» **Set task**
Copy the lines in the listing below verbatim, beginning with the line that contains "order: Dicranales" and ending with the line that contains "genus: Sisymbrium", both included.

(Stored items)
==================================================

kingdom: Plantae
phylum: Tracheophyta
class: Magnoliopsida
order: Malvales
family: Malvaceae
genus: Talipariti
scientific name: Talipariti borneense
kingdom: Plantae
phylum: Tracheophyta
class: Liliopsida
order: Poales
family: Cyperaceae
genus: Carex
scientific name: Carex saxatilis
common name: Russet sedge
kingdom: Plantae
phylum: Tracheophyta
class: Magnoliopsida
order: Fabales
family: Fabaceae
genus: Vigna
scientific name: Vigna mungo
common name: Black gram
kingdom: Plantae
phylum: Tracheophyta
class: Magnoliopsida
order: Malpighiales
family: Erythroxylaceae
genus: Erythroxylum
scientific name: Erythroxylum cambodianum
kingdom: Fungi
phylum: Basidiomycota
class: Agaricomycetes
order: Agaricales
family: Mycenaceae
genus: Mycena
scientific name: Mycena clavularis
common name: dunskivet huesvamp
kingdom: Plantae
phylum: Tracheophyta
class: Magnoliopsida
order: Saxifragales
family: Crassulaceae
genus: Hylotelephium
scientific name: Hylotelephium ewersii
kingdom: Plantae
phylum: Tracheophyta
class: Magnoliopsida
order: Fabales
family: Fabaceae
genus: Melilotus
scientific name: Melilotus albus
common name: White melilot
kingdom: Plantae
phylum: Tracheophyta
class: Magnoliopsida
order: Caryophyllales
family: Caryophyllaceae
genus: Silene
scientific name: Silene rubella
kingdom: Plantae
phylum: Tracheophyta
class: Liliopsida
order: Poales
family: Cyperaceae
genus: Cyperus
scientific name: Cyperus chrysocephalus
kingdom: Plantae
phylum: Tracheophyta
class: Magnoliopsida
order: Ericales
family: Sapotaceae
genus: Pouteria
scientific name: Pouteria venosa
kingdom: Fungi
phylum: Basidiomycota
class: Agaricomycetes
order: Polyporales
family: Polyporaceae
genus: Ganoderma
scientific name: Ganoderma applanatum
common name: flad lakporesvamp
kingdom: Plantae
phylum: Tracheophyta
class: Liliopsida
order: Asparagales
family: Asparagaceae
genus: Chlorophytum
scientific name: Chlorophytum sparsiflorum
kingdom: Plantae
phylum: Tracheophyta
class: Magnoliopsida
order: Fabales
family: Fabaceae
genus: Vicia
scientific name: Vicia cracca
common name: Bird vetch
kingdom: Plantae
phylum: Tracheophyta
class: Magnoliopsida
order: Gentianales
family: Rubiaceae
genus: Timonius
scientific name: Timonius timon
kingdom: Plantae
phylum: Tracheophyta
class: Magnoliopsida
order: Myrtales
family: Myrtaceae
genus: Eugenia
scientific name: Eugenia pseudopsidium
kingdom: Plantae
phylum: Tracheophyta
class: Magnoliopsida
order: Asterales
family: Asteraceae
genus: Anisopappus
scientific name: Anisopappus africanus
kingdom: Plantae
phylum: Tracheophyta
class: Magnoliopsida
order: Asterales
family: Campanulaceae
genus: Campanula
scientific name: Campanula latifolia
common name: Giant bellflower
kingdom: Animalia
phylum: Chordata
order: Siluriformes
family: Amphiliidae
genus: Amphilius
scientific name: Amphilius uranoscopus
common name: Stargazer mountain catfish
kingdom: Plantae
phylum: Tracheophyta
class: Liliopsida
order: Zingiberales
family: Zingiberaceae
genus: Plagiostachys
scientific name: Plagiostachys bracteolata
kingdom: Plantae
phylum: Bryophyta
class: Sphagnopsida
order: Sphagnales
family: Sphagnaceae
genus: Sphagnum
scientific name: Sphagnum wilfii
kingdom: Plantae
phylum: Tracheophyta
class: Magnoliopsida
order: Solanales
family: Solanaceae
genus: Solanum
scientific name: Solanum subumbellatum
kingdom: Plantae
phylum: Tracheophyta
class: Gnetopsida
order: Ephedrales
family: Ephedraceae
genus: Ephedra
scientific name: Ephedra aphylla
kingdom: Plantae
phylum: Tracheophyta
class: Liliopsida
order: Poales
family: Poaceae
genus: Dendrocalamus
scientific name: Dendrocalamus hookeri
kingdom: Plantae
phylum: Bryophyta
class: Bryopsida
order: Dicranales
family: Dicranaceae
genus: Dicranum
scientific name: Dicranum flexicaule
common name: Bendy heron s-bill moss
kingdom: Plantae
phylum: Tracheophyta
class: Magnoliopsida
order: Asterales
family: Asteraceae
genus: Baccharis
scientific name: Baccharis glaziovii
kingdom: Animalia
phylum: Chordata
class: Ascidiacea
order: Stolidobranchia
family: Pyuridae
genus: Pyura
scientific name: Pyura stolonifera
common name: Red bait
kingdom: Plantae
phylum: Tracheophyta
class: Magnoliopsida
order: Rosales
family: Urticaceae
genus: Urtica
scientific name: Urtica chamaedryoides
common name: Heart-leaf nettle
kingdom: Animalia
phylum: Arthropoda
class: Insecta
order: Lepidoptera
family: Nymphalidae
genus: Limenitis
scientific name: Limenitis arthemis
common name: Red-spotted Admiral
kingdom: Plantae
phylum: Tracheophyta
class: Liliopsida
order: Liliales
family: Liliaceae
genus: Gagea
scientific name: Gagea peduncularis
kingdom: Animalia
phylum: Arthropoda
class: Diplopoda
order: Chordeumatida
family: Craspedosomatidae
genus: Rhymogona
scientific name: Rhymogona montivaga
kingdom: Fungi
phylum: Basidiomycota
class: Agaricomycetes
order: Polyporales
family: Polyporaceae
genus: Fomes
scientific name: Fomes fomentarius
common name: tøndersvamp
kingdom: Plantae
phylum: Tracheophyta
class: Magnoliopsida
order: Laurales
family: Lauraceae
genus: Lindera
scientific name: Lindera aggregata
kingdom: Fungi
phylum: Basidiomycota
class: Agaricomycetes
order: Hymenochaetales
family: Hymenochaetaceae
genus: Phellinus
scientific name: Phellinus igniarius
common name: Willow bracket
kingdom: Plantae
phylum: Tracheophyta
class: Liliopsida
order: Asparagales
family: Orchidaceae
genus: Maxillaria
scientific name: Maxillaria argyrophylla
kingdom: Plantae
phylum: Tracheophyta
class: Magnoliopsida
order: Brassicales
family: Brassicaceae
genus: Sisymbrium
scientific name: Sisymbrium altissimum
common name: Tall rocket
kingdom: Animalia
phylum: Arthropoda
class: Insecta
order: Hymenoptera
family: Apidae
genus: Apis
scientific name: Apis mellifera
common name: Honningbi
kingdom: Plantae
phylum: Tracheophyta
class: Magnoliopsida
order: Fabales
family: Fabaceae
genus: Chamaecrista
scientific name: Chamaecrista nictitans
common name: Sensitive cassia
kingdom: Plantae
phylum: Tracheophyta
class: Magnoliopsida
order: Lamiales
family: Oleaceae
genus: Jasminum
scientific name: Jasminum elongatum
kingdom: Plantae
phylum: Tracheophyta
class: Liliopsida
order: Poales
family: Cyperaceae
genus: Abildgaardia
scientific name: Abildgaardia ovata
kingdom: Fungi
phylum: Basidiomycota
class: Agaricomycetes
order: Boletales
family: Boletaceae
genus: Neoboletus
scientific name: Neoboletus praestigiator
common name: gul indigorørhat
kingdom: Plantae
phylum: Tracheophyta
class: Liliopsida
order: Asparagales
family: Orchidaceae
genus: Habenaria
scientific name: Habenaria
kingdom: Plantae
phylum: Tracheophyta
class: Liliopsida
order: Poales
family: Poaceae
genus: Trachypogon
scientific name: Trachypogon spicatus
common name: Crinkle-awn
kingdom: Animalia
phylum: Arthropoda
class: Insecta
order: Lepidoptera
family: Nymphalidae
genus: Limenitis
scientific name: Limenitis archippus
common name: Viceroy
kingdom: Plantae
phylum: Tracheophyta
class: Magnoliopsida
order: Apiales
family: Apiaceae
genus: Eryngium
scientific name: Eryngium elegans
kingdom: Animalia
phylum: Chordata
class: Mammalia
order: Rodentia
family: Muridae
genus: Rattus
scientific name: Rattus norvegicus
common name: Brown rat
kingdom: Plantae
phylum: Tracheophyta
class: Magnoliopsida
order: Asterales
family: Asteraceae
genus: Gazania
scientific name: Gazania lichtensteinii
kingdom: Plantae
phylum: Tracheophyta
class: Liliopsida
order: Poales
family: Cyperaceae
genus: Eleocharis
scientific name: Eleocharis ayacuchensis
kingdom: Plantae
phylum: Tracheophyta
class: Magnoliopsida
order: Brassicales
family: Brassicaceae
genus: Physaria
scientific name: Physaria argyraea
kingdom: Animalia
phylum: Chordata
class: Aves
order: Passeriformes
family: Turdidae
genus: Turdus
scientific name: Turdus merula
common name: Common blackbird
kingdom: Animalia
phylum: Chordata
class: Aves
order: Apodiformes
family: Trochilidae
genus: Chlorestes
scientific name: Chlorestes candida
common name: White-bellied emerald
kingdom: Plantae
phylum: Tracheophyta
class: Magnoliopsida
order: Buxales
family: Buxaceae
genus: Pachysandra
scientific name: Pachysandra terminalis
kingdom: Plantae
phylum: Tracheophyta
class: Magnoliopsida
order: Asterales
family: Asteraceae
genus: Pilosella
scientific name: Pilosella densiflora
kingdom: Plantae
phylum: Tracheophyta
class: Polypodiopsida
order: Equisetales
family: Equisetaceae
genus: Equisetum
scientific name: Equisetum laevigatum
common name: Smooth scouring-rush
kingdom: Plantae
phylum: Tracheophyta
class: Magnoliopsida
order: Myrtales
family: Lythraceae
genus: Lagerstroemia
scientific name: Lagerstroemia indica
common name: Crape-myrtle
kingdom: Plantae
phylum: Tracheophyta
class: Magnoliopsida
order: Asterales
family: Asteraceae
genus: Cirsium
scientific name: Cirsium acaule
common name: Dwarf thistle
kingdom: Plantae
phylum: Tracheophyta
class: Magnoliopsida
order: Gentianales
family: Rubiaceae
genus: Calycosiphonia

==================================================

» **Answer to the problem**
order: Dicranales
family: Dicranaceae
genus: Dicranum
scientific name: Dicranum flexicaule
common name: Bendy heron s-bill moss
kingdom: Plantae
phylum: Tracheophyta
class: Magnoliopsida
order: Asterales
family: Asteraceae
genus: Baccharis
scientific name: Baccharis glaziovii
kingdom: Animalia
phylum: Chordata
class: Ascidiacea
order: Stolidobranchia
family: Pyuridae
genus: Pyura
scientific name: Pyura stolonifera
common name: Red bait
kingdom: Plantae
phylum: Tracheophyta
class: Magnoliopsida
order: Rosales
family: Urticaceae
genus: Urtica
scientific name: Urtica chamaedryoides
common name: Heart-leaf nettle
kingdom: Animalia
phylum: Arthropoda
class: Insecta
order: Lepidoptera
family: Nymphalidae
genus: Limenitis
scientific name: Limenitis arthemis
common name: Red-spotted Admiral
kingdom: Plantae
phylum: Tracheophyta
class: Liliopsida
order: Liliales
family: Liliaceae
genus: Gagea
scientific name: Gagea peduncularis
kingdom: Animalia
phylum: Arthropoda
class: Diplopoda
order: Chordeumatida
family: Craspedosomatidae
genus: Rhymogona
scientific name: Rhymogona montivaga
kingdom: Fungi
phylum: Basidiomycota
class: Agaricomycetes
order: Polyporales
family: Polyporaceae
genus: Fomes
scientific name: Fomes fomentarius
common name: tøndersvamp
kingdom: Plantae
phylum: Tracheophyta
class: Magnoliopsida
order: Laurales
family: Lauraceae
genus: Lindera
scientific name: Lindera aggregata
kingdom: Fungi
phylum: Basidiomycota
class: Agaricomycetes
order: Hymenochaetales
family: Hymenochaetaceae
genus: Phellinus
scientific name: Phellinus igniarius
common name: Willow bracket
kingdom: Plantae
phylum: Tracheophyta
class: Liliopsida
order: Asparagales
family: Orchidaceae
genus: Maxillaria
scientific name: Maxillaria argyrophylla
kingdom: Plantae
phylum: Tracheophyta
class: Magnoliopsida
order: Brassicales
family: Brassicaceae
genus: Sisymbrium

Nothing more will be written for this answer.